At trial, the plaintiff was cross-examined as to his responses to the defendant’s interrogatories. The plaintiff had been asked to disclose all incidents from the ten years leading up to September 22, 2017 in which he had sustained similar injuries. The plaintiff testified that he had failed to disclose an automobile accident. He had sued a Mr. and Mrs. Asad in 2016 for injuries. As a result of that automobile accident, the plaintiff injured his neck and right shoulder. The plaintiff’s credibility regarding prior injuries similar to the injuries he is now claiming supports the Court’s overall finding that the plaintiff did not testify credibly as to the interaction he had with security officers at the edge of the stage. The Court’s findings of fact are based upon all of the foregoing factors.
B. FindingsAs is often the case, the surveillance footage of the area does not clearly show what occurred. However, it does show the plaintiff walking up the stairs and standing for an extended period of time while he speaks with an employee. Notably, the plaintiff does not appear to show any external signs of the terrible pain he testified that he was in. The Court must turn to the testimony and statements of witnesses to determine what happened between security officers and the plaintiff at the edge of the stage. The testimony of Mr. Soriano and the statements of Mr. Moore and Mr. Valladares are all consistent with each other. Meanwhile, only the plaintiff gives a differing account. Furthermore, Mr. Soriano made a written statement four days after the event in question, which is consistent with his testimony at trial.

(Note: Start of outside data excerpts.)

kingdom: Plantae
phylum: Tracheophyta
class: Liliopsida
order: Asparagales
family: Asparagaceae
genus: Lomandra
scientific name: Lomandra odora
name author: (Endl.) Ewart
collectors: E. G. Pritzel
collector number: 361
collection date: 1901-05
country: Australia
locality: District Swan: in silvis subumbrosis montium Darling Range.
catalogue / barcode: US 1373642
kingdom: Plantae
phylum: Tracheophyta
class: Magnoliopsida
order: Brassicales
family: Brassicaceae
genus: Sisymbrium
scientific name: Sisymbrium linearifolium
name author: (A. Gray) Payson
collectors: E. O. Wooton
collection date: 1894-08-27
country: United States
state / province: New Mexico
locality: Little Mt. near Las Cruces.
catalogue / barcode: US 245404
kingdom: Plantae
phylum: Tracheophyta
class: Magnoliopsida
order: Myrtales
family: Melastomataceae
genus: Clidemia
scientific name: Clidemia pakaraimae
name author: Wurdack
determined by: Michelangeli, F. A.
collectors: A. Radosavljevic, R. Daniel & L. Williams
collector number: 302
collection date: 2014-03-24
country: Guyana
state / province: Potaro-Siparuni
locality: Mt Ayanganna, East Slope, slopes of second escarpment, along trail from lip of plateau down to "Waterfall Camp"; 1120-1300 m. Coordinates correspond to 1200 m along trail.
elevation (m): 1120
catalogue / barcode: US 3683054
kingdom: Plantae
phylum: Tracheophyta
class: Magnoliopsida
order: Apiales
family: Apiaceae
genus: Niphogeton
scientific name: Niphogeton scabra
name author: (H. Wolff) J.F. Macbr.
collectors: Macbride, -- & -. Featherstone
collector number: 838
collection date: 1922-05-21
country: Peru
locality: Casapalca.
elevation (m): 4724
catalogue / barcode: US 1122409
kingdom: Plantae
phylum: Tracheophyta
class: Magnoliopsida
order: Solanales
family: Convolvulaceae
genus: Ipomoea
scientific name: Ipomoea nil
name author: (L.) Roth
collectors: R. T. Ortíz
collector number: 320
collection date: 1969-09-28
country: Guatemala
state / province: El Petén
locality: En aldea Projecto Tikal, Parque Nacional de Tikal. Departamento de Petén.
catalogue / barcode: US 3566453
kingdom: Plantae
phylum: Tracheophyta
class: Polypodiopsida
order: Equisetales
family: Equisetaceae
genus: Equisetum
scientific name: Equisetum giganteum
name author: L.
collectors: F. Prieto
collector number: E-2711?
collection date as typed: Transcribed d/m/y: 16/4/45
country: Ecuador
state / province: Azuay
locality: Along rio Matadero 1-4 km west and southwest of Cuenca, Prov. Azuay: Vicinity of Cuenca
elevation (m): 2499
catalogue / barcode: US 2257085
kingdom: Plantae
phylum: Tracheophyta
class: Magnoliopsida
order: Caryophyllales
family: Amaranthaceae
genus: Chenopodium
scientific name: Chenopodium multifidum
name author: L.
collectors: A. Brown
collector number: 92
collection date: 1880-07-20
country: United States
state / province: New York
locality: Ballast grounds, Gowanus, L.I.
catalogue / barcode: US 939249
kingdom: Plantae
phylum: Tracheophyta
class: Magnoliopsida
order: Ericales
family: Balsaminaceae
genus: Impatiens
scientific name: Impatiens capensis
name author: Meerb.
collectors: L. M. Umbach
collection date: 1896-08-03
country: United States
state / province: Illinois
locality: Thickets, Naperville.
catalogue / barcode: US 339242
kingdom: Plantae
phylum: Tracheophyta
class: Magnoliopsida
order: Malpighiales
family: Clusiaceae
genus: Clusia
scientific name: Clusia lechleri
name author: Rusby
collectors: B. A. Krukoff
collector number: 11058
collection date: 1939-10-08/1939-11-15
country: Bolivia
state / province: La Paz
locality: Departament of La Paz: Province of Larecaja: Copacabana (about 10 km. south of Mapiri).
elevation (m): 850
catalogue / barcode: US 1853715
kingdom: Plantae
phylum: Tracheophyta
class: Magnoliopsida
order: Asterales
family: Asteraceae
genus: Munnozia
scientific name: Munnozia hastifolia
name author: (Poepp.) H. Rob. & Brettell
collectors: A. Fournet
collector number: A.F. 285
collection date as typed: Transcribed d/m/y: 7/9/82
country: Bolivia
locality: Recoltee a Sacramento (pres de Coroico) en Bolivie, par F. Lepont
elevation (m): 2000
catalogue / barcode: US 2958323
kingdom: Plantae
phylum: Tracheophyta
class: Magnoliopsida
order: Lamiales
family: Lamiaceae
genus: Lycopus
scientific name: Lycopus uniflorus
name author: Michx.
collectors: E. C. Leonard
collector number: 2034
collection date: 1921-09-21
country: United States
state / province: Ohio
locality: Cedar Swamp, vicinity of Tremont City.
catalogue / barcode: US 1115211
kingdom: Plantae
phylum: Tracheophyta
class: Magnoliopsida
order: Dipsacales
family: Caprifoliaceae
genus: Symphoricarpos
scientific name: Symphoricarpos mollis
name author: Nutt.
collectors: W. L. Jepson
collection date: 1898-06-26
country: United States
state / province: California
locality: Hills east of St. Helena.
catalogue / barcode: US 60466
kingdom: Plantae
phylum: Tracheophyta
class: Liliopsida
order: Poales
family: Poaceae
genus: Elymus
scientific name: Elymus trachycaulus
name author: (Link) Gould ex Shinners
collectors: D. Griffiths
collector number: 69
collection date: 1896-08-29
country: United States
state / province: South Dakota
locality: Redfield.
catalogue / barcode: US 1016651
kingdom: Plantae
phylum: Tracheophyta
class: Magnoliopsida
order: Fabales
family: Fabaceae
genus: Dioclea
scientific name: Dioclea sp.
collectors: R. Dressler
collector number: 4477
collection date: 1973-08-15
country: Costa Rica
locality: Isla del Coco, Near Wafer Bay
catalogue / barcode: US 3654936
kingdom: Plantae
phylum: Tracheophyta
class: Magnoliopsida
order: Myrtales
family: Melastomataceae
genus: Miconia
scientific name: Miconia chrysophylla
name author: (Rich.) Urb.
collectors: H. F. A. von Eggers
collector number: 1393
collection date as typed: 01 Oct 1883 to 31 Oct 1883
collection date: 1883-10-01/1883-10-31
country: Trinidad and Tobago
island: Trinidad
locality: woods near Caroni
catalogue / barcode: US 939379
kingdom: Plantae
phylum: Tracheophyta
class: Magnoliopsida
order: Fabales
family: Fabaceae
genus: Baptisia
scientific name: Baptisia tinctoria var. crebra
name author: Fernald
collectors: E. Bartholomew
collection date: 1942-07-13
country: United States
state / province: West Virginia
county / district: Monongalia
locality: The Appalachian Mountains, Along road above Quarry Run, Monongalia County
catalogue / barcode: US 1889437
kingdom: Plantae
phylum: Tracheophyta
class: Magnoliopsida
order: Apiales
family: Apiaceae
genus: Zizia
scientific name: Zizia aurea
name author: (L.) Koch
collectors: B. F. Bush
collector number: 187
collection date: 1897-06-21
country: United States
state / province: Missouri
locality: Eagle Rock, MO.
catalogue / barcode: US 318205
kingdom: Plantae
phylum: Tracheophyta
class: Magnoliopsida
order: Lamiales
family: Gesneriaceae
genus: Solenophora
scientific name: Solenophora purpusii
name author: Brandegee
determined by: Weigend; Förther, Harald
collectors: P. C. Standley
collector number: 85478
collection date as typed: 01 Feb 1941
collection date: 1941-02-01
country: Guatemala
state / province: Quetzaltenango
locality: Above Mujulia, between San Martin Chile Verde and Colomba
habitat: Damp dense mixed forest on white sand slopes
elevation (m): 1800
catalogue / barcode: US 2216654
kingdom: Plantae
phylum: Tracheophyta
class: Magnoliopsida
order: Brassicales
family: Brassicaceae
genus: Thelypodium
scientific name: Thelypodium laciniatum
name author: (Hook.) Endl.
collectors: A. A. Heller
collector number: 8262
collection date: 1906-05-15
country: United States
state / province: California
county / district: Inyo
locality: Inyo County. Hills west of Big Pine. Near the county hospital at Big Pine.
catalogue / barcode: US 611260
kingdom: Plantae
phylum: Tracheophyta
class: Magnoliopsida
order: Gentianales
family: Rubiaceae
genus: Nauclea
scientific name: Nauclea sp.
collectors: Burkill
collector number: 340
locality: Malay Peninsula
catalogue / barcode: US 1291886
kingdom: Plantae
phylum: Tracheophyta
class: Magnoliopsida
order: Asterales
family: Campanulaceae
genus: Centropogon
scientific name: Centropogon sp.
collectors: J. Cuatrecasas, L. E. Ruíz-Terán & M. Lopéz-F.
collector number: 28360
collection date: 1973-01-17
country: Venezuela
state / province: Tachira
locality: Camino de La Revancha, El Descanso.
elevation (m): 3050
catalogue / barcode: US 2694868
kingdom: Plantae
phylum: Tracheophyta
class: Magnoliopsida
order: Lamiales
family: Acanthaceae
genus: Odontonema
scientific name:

The Court determines that great weight should be given to the testimony of Mr. Soriano. He was merely an observer to the incident and did not actively take part in the incident. Mr. Moore and Mr. Valladares made written statements which corroborate the testimony of Mr. Soriano. The Court finds that these facts, taken as a whole, illustrate that the plaintiff was not put in a headlock from behind and picked up and dropped by a security officer. Rather, the Court finds that the plaintiff was pushing into the body of, and slapping at the hand of, a fellow patron, a young boy, to get a commemorative pick from Sammy Hagar & the Circle when security personnel intervened to protect the boy from the plaintiff. The Court finds that, with the assistance of Mr. Moore, Mr. Valladares separated the plaintiff from the boy by putting himself between the two and extending his arms so as to distance the plaintiff from himself and the boy. The Court further finds that the plaintiff was never pushed or dropped to the floor by security personnel during this incident. The Court finds that any injuries to the plaintiff’s shoulders and neck were not the result of the events that occurred at the edge of the stage.
The Court finds from the testimony of Mr. Soriano that the security officers used reasonable and necessary force to intervene between the young boy and the plaintiff. The actions of the security officers were not excessive or unreasonable. The plaintiff did not put forth any evidence that the security officers were improperly trained and supervised or that the defendant failed to establish proper policies and procedure for its security officers.
The plaintiff has failed to prove by a preponderance of the evidence that he was injured in any way by the actions of the defendant’s security officers. Judgment shall enter in favor of the defendant Mashantucket Pequot Gaming Enterprise.